You might want to tell your dealer friend that he's placing himself at considerable liability peril for selling this guy's crap. It could have just been bad brass, but I get the distinct gut feeling that whoever loaded the stuff up probably doesn't know what they're doing. There is a lot of garbage out there. I see people buying these boxes of reloads at gun shows and the things don't even have any markings on them saying what the load is, etc.
There's a never ending stream of stories about "gun show reloads" blowing up guns, and almost all of it involves cases where the true manufacturer
is unknown.
-Mike
Thanks a lot! I just threw my new Sig 229 .40 into the trash can.[sad2]
Thanks a lot! I just threw my new Sig 229 .40 into the trash can.[sad2]
Here's my take on this subject.
Short version:
If you do it right, reloads are fine, but the manufacturer is always going to cover its butt. Always. Hence their recommendation.
Long Version:
Most stories of Glock kBs involve the .40 S&W models. The .40 S&W cartridge is a high pressure cartridge that does not have a wide margin of safety (in other words, the normal operating pressure is much closer to the burst pressure than say a .38 Special or .45 ACP). When the .40 was developed, pistol manufacturers realized that the cartridge was short enough so that they could modify their 9mm designs to fire the .40 (as opposed to a ground-up engineering project to design a new pistol specifically for the .40).
Since the .40 is a wider cartridge than the 9mm, Glock had to use a slightly longer feed ramp for the .40 to feed reliably. They couldn't make it longer in the back, so they had to extend the feed ramp a little farther into the chamber. This causes a larger area where the case head is unsupported.
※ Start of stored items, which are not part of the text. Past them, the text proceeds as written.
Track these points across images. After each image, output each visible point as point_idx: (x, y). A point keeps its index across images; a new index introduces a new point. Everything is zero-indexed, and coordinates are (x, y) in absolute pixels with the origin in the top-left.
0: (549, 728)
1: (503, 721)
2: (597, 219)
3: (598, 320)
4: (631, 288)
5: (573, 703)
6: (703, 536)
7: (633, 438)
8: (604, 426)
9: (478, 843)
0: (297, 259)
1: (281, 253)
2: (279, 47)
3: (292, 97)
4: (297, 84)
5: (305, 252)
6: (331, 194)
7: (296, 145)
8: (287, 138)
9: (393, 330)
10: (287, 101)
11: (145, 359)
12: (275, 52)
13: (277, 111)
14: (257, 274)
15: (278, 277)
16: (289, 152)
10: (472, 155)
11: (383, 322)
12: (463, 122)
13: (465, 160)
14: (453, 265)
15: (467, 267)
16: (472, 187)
When a round is fired in a Glock .40 chamber, the case expands into this unsupported area, causing the infamous "Glock bulge". With fresh factory ammo, and a properly maintained pistol, this is not a problem.
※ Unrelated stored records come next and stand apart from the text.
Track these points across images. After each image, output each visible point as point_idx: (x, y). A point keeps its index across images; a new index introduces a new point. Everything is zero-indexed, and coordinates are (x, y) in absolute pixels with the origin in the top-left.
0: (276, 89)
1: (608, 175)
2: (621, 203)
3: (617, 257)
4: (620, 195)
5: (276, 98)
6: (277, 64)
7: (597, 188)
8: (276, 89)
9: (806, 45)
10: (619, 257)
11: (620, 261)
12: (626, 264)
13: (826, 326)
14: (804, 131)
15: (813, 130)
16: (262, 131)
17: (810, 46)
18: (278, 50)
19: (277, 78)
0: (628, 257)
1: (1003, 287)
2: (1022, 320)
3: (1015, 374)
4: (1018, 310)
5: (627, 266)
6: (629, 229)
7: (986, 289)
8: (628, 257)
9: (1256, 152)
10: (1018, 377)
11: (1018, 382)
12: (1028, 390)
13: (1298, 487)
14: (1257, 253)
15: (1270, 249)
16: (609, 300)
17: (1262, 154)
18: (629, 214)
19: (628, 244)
The kBs that you read about are probably caused by one of these five problems:
- Brass fatigue - Glock-fired cases experience more work hardening in the dies than 'normal' cases because the die has to flatten the bulge on the brass. If the cases are reloaded several times, and this work hardened area ends up lined up with unsupported part of the chamber several times, the brass can (conceivably) fail.
- Repeatedly chambering and unchambering the same round causes bullet setback, which raises the pressure to unsafe limits when the round is fired.
- Some clown tries to load the .40 to 10mm levels.
- A poorly maintained pistol allows a round to fire when the slide is slightly out of battery, increasing the unsupported area to the point where the case bursts.
- No good can come of the .40 S&W.
Glad to hear your ok... if this is a dealer others could buy from please inform him he SHOULD NOT be dealing with this reloader any longer. I appreciate the heads up and reminder on reloads but it does nobody any good not knowing where such ammo was purchased. I would not want to be the one that buys the next batch.
But it gives you a lot more assurance of quality than some guy you don't know.
LOL!
Take it back out of the trash can. All is not lost. You can fit a .357 Sig barrel into it & it'll be fine.
Does anyone make a 9mm conversion barrel for it? And if so, would the mag from the 9mm version of the 229 fit it?